ВЕЛИКИЙ ВОЖДЬ ПОНТИАК
Станислав вытянулся на ветвях и закрыл глаза. Совсем недавно, три Больших Солнца назад, вместе с Танто он лежал на таком же охотничьем помосте на берегу озера Большого Медведя и ожидал солнечного восхода. Вода слабо светилась в утренних сумерках, над ней вытягивались дымные полосы тумана, издалека доносился голос Тоскующего 1. Танто, зябко поеживаясь, сжимал в руках лук и всматривался в водопойную тропу, по которой должны были пройти карибу. Станислав представил, как олень выйдет из чащи, вскинет голову, украшенную короной рогов, и жадно потянет ноздрями влажный озерный воздух. Танто шевельнется рядом и едва слышным шепотом скажет, натягивая тетиву:
— Прости нас, лесной брат, но мы не могли поступить иначе. Нам нужно твое мясо, и твоя шкура, и твои прекрасные рога.
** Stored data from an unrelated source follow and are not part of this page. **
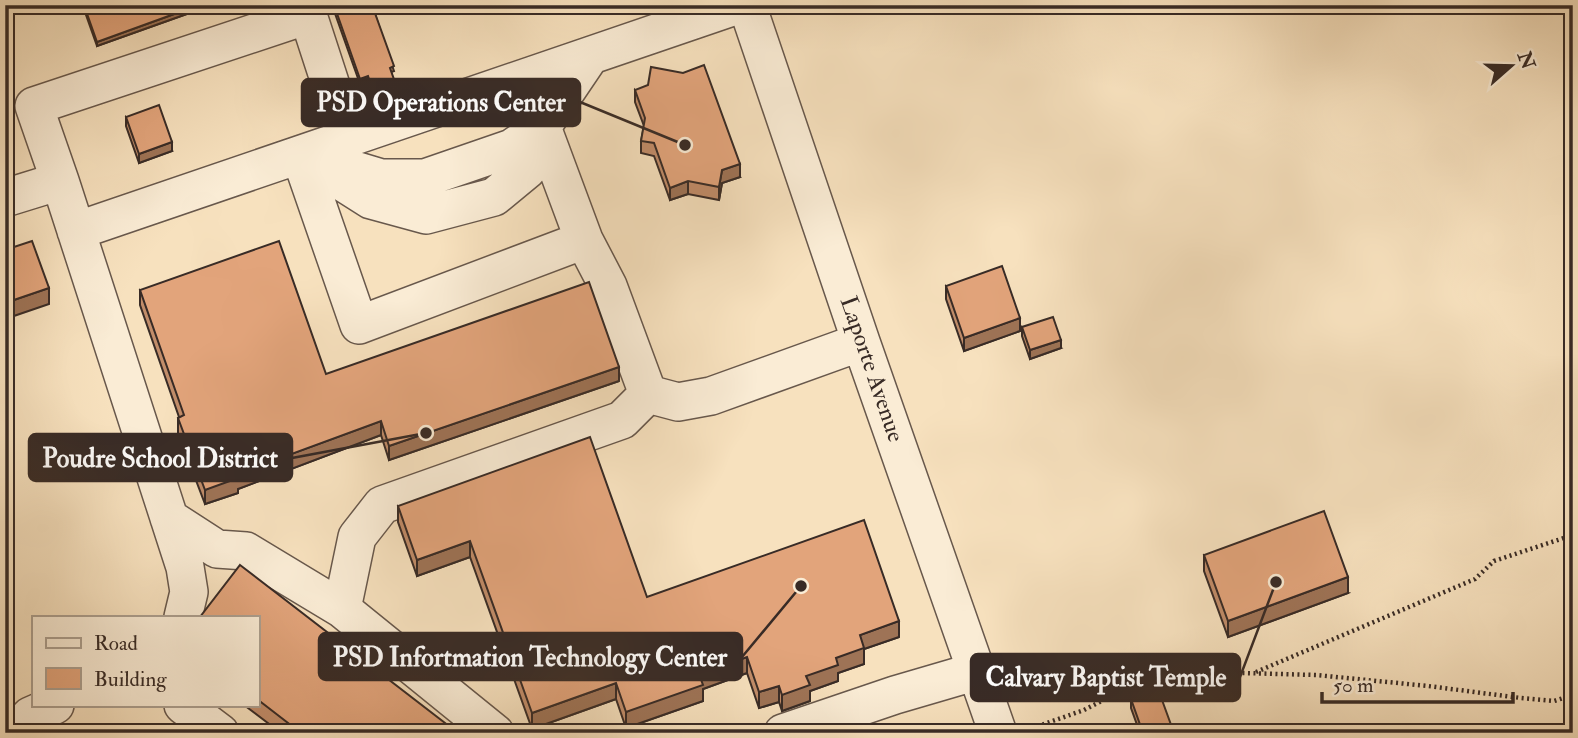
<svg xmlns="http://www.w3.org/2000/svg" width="1578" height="738" font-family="'IM FELL Double Pica',serif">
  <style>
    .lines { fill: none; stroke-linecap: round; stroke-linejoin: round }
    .minor-casing { stroke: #68584c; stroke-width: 40 }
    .path { stroke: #382b26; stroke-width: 4.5; stroke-dasharray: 2 3.5; stroke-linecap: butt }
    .minor { stroke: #faecd5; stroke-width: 37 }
    .wall { fill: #c28d6a; stroke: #382b26; stroke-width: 2 }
    .shaded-wall { fill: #9e7356; stroke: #382b26; stroke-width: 2 }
    .building { fill: #e2a47b; stroke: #382b26; stroke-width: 2 }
    .labels { text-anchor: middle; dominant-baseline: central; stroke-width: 5; stroke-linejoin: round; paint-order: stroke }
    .street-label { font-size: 24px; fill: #382b26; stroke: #faecd5 }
    .leader { fill: none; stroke: #382b26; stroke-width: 2.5 }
    .callout-dot { fill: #382b26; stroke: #faecd5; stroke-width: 2.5 }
    .callout { fill: #382b26; stroke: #382b26; stroke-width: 2.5 }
    .callout-label { font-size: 26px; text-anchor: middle; font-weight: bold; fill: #fff }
  </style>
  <rect width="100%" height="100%" fill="#f7e1be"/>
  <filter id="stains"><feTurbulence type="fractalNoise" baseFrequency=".00286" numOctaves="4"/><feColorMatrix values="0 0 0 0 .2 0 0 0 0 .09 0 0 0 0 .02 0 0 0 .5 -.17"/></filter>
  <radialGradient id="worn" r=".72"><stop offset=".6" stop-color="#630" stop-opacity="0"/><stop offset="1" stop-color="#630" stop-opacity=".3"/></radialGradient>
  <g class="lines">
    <defs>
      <path id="minor" d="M747,5L861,342L998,733
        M300,155L359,325L584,240L542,127L590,56
        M300,155L371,200L426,215L494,197L528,169L542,127
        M341,166L381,178H425L512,148L542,127
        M5,198L60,181
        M76,231L738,5
        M584,240L608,286L648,394L678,402L711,396L861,342
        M169,518L217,549L246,551L342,609L495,733
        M342,609L357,537L382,505L622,420L648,394
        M183,617L189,592L185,567L60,181L34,106L308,15L348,138
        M183,705L220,733
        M20,728L30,716L55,705
        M783,733L895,695L977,671"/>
    </defs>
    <!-- minor casing -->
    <use href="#minor" class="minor-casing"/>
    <!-- path -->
    <path class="path" d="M1256,672L1475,579L1494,561L1573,535
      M1027,730L1084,710L1115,694L1181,676L1206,672L1316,675L1428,686L1521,698L1554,701L1573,695"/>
    <!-- minor -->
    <use href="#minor" class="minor"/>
  </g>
  <!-- wall -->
  <path class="wall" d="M92,5H212L97,46L85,12V8Z
    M332,5H372L394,71L391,72L397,92L375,100L368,81L360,84Z
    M635,90L740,177L722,183L719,200L688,194L670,200L654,156L641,153V141L644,126L635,102Z
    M126,117L172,151L139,163L126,126Z
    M946,286L1020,331L964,351L946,299Z
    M140,290L326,374L619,381L389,460L381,435L238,489V493L205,504L178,433V418L179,417L140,305Z
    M1022,327L1061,348L1030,359L1022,336Z
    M398,506L647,597L899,637L864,649V664L838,673V681L810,691V701L782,711L779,702L759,708L747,673L703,689V701L626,728L616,699L532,729L470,557L417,576L398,522Z
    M1204,555L1348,593L1228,637L1204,571Z
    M257,617L458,733H281L244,705H257Z
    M1131,699L1174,733H1140L1131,708Z"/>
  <!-- shaded-wall -->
  <path class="shaded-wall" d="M199,5H212L97,46V42Z
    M368,76V81L360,84V79Z
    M397,88V92L375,100V96Z
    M172,142V151L139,163V154Z
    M740,164V177L722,183L719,200V187L722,170Z
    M688,181V194L670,200V188Z
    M49,288V304L5,319V303Z
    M1020,318V331L964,351V338Z
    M1061,340V348L1030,359V350Z
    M619,367V381L389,460V446Z
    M381,421V435L238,489V493L205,504V490L237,474Z
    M470,541V557L417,576V560Z
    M1348,577V593L1228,637V621Z
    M899,621V637L864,649V664L838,673V681L810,691V701L782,711V695L806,676L836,658L860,635Z
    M747,657V673L703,689V701L626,728V712L699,674Z
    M616,683V699L532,729V713Z
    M779,686V702L759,708V692Z"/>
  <!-- building -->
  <path class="building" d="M92,5H199L97,42L85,8Z
    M334,5H372L394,66L390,68L397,88L375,96L368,76L360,79Z
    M704,65L740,164L722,170L719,187L688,181L670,188L654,143L641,141L645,118L635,90L648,85L651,67L683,73Z
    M159,105L172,142L139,154L126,117Z
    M5,231L11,248L32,241L49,288L5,303Z
    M279,241L326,374L589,282L619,367L389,446L381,421L237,474L238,478L205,490L178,418L184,415L140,290Z
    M1002,266L1020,318L964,338L946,286Z
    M1053,317L1061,340L1030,350L1022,327Z
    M590,437L647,597L864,520L899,621L860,635L864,648L836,658L838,665L806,676L810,685L782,695L779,686L759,692L747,657L699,674L703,685L626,712L616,683L532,713L470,541L417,560L398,506Z
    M1324,511L1348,577L1228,621L1204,555Z
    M240,565L458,733H301L257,699V617H200Z
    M1158,689L1174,733H1143L1131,699Z"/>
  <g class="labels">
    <!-- street labels -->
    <g class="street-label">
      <text transform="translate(872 369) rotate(71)">Laporte Avenue</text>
    </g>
  </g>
  <!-- callouts -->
  <path class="leader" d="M685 145L580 102M426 433L292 458M801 586L742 657M1276 582L1240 677"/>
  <g class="callout-dot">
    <circle cx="685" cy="145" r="7"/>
    <circle cx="426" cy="433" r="7"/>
    <circle cx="801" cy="586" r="7"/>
    <circle cx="1276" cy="582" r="7"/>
  </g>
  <g class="callout">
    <rect x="302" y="79" width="278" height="47" rx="7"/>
    <rect x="29" y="434" width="263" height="47" rx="7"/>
    <rect x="319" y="633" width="423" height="47" rx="7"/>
    <rect x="971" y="654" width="269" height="47" rx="7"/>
  </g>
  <g class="callout-label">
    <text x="441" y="111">PSD Operations Center</text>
    <text x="160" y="467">Poudre School District</text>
    <text x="530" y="666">PSD Infortmation Technology Center</text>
    <text x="1106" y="686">Calvary Baptist Temple</text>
  </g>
  <!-- margin -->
  <rect width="1578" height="738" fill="none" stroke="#f7e1be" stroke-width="28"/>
  <rect x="7" y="7" width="1564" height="724" fill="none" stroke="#382b26" stroke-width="3.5"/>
  <rect x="14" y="14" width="1550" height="710" fill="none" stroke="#382b26" stroke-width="2"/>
  <!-- legend -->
  <rect x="32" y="616" width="228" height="91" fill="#faecd5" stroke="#ac9f8f" stroke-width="2"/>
  <rect x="46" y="638" width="35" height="10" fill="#faecd5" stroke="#ac9f8f" stroke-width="2"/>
  <text x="94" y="650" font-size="21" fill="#382b26">Road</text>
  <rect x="46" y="668" width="35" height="21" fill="#e2a47b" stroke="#ac9f8f" stroke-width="2"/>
  <text x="94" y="686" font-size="21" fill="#382b26">Building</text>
  <!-- north arrow -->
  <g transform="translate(1511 66) rotate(70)" stroke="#faecd5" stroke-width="5" paint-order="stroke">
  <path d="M0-5L12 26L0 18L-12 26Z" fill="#382b26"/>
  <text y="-10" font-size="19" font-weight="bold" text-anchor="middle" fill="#382b26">N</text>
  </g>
  <!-- scale -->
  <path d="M1322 692v10h191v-10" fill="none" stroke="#382b26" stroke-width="3.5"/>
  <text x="1333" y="692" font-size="21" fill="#382b26" stroke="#faecd5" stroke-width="5" paint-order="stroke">50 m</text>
  <rect width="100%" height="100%" filter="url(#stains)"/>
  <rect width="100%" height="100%" fill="url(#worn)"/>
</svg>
Потом резко отпустит тетиву.
…Шорохи листьев, касаясь слуха, убаюкивали Станислава, уносили сознание в Страну Снов. Некоторое время он блуждал по голубым долинам и холмам без цели и без мысли, а потом снова пришел к истоку тех дней, когда он и мать собирались в далекий путь через Большую Соленую Воду,
Вечером отец пришел в типи матери и долго сидел у огня, посасывая свою калюти, украшенную голубыми перьями сойки. Пляшущие язычки пламени освещали его лицо, выхватывая из полутьмы подбородок и резкую линию лба, и лишь глаза оставались в тени, и не было видно, спокойны они или тоскуют. Но голос, когда он заговорил, оставался таким же, как и всегда, — ровным, с едва заметной хрипотцой, голос человека, привыкшего думать и повелевать.